Community-Based Research and Higher Education
Principles and Practices

By Kerry Strand, Sam Marullo, Nick Cutforth,
Randy Stoecker, and Patrick Donohue
San Francisco: Jossey-Bass 2003.

The book has two aims. The first is to promote what the authors call "community-based research," which shifts control of social-science research from the investigator to the investigated-or at least pushes it in that direction, so that power is shared between them. The second promotes the use of students in community-based research (CBR), not only because it gives them experience with research methods and techniques, but also because it teaches them that research is good for something other than itself, that research can be used for "community betterment and social change."

These notions--that researchers should give up control of their science and that research should be used as a catalyst for change--are likely to alarm a few social scientists.

"A defining feature of CBR," the authors write, "is that the research focus, if not the question itself, always derives from the needs of the community rather than the theoretical interests of the discipline, as is the case with traditional academic research." A little later they add that "(f)or those used to objectivity and scientific distance, CBR insists on connectedness and relationship building."

The underlying idea is that the production of knowledge about communities ought to be a shared enterprise. People are not rats in a maze. They are agents who ought to be involved in affairs that concern them. Kant is not mentioned, but the logic is Kantian: people are to be regarded, even by researchers, as ends in themselves, not means. Of course, doing so raises the specter of bias: how will we ever know the observer's effect if the observed are not only aware of the gaze but directing its focus?

But science, we must remember, is only ever the art of the possible; and when the art involves human beings, there are huge ethical constraints.
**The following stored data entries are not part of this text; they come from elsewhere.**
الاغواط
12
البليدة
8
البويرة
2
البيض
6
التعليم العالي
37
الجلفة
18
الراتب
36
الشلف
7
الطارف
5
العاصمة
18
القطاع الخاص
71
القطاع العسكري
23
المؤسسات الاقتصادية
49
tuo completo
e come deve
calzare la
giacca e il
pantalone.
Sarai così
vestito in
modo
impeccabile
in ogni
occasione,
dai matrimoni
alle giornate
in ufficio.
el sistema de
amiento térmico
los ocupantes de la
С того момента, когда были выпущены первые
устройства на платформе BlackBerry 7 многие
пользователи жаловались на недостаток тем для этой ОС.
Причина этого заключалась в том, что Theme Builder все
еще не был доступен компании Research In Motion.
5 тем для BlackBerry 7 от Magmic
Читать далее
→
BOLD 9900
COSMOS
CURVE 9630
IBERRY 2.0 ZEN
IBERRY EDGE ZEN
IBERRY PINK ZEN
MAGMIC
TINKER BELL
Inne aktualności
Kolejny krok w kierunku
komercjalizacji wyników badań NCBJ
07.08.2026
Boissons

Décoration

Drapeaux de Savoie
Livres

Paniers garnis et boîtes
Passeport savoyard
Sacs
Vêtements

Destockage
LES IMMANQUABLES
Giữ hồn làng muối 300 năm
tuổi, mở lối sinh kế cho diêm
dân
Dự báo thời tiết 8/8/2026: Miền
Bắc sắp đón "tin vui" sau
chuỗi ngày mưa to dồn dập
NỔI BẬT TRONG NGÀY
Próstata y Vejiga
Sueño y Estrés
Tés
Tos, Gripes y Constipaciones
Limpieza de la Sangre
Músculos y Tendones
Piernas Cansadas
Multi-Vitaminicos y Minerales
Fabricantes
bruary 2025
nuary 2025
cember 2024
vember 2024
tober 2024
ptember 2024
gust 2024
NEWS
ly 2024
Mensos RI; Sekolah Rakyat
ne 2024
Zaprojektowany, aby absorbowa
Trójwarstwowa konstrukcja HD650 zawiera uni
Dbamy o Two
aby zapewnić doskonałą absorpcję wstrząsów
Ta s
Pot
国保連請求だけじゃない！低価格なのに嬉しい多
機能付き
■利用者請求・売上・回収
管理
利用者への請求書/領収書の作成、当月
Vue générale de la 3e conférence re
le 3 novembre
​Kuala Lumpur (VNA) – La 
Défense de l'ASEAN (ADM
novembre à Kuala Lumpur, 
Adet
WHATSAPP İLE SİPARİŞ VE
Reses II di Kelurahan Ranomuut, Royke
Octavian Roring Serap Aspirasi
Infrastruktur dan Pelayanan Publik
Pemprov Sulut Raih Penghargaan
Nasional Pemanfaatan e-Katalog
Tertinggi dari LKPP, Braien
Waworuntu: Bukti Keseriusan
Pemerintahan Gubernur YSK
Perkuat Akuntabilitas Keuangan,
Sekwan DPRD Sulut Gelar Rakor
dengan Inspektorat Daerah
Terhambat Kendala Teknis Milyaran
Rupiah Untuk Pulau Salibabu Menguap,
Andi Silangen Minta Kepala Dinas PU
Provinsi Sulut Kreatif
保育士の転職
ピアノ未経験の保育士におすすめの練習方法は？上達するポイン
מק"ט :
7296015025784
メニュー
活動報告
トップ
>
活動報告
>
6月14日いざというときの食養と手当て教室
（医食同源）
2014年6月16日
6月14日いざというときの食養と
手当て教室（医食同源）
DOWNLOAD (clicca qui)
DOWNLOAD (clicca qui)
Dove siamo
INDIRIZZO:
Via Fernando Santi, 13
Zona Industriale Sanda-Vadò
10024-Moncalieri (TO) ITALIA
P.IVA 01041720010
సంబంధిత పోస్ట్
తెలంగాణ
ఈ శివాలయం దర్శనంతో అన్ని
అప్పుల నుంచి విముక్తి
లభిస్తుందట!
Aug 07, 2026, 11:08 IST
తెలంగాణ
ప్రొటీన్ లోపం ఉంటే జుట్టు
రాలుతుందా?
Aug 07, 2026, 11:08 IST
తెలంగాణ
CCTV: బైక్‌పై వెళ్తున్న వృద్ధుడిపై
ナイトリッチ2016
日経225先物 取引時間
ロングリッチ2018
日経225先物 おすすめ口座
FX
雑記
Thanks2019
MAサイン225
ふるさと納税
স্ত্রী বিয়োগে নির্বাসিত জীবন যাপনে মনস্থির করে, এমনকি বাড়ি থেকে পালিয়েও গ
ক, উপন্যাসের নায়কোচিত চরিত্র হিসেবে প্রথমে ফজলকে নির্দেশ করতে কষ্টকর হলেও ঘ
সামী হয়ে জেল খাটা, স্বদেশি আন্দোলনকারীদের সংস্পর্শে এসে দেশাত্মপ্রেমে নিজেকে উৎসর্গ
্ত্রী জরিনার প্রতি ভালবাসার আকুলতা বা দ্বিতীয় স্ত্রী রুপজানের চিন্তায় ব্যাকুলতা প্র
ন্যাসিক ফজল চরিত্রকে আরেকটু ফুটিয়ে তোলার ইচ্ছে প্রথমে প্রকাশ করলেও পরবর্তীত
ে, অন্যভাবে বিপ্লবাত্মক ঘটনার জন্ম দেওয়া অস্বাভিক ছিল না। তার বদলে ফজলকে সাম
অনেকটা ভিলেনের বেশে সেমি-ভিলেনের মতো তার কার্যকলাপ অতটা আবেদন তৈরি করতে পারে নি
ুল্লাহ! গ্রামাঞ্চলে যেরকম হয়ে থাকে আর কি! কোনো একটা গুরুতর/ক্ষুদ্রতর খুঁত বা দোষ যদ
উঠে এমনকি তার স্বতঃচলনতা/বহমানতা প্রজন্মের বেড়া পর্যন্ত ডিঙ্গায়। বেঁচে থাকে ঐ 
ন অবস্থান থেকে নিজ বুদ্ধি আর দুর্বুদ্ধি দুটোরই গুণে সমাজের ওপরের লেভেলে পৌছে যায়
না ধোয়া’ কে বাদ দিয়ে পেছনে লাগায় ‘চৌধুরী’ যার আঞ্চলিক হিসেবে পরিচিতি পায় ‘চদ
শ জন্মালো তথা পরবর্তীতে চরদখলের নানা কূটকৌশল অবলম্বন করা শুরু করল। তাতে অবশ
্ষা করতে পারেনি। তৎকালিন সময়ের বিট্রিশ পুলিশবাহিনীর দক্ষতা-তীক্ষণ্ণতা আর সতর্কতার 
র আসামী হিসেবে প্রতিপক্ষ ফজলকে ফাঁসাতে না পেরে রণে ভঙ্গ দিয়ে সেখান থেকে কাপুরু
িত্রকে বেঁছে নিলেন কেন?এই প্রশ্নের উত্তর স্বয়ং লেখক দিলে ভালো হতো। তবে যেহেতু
The study of people involves inevitable antinomies. On the one hand, what sort of shape would the world be in if none of us bothered to find out about each other? On the other hand, what business is it of ours to pry into their lives? There is something at least voyeuristic, perhaps also exploitative, and certainly extractive about building academic careers off the local knowledge of particular, often disempowered communities.

My discipline, cultural anthropology, is an exemplar of just this sort of extraction: what anthropologists have nearly always done is study the ordinary lives of folks all over the world-but usually elsewhere, and often among the meek, the poor, the peripheral, the colonized, the oppressed. And for several decades we have also wrung our hands over the moral implications of doing what we do: representing those lives in articles, monographs, films, and photos-all representations that benefit us, but seldom obviously the people we study.

So this book, which offers a moral-and scholarly-alternative, caught my interest. The guidewords are "research with" rather than "research on." A touchstone is Paolo Freire's classic, Pedagogy of the Oppressed. If learning ought to liberate, then so should research. The authors are social scientists in departments of sociology, political science, and education. They are also clearly community members and teachers, concerned not only with the production of knowledge but also the good of community and pedagogy of students.

"What," they ask early on, "is the purpose of higher educationif not to reach out so as to provide something useful to society, starting with the communities that surround them?" (2). Later they point out what we have long known: "that students learn better when their learning is not bound by classrooms and textbooks and when they are called on to do more than memorize information so as to reproduce it on an exam."

The book discusses how researchers can build trusting, collaborative relationships with the communities they study, ways to put communities themselves in charge of aspects of the research, and techniques for making sure research addresses community needs as much as it satisfies researchers' interests. There are many useful ideas, such as pairing student fact-finders with resident community organizers. It's a lovely exchange. Students gain legitimacy and experience. The community gets research labor.

I am not without quibbles. The book offers no real argument for why CBR is better than traditional social research. There is a chapter on its benefits-but it is a list of obvious advantages for communities studied rather than a defense of the moral and epistemological advantages for scholarship itself. The book sings for the choir. It offers insights and encouragement and models for how to go about doing community research that empowers its subjects. But given that the audience is presumed to be friendly to the idea, the book is surprisingly thin on case material. It is sprinkled with examples, but these come in the form of cut-away sidebars, textbook anecdotes, and graphs that are sometimes laughably general. They tell all-too-briefly what could, and probably should, have filled several chapters. A well-described case study, from start to finish, with details about scholar-community relations, student involvement, problems and pitfalls, and write-up, would have been especially useful.

This is a much-needed handbook for faculty and students and community activists looking for ways to form partnerships. I encourage you to read it. I have already shared it with colleagues.